A recently released report from the Grattan Institute in Australia surveys ‘game-changing’ ways to increase GDP. Its conclusions on the priorities for economic reform are summarised in a diagram:
Notably, two of the three most urgent changes that they identify relate to lifting workforce participation. That’s a tricky topic because, while more labour might increase GDP, it also decreases leisure time. As John Quiggin has recently blogged:
…it’s not the amount you produce, but the amount you produce per unit of effort. If you are putting in more hours, or increasing your pace along with your hours, to produce that last unit of output, your productivity is declining, not increasing.
The ideal is to work just long and hard enough that the extra money you could make by working more would not compensate you for any additional effort.
Genuine productivity growth, on the textbook view, doesn’t come from working harder or faster. Rather, the main sources of productivity growth are technological progress and the improved education needed to take advantage of that progress.

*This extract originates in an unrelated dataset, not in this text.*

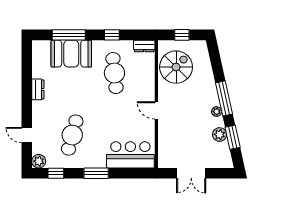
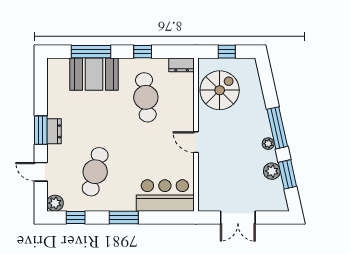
dresser: (38, 89) -> (54, 131), moved
window: (27, 100) -> (41, 130), added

John Daley, author of the Grattan Institute’s report, is mindful of these concerns and suggests that the problem is not really the lack of participation itself, but the barriers to participation erected by the government. In particular he points to goverment income transfers that reduce the incentive to work. Most of those transfers are intended to redistribute income based on judgments about fairness in society, so changing them to increase workforce participation will sacrifice some societal equity to gain efficiency and wealth. That doesn’t mean it’s wrong but just skimming the headline points from the Grattan Institute’s report reinforces the economist’s maxim that there are no free lunches. Even when there are unambiguously inefficient policies that reduce GDP, there’s usually a reason that they exist.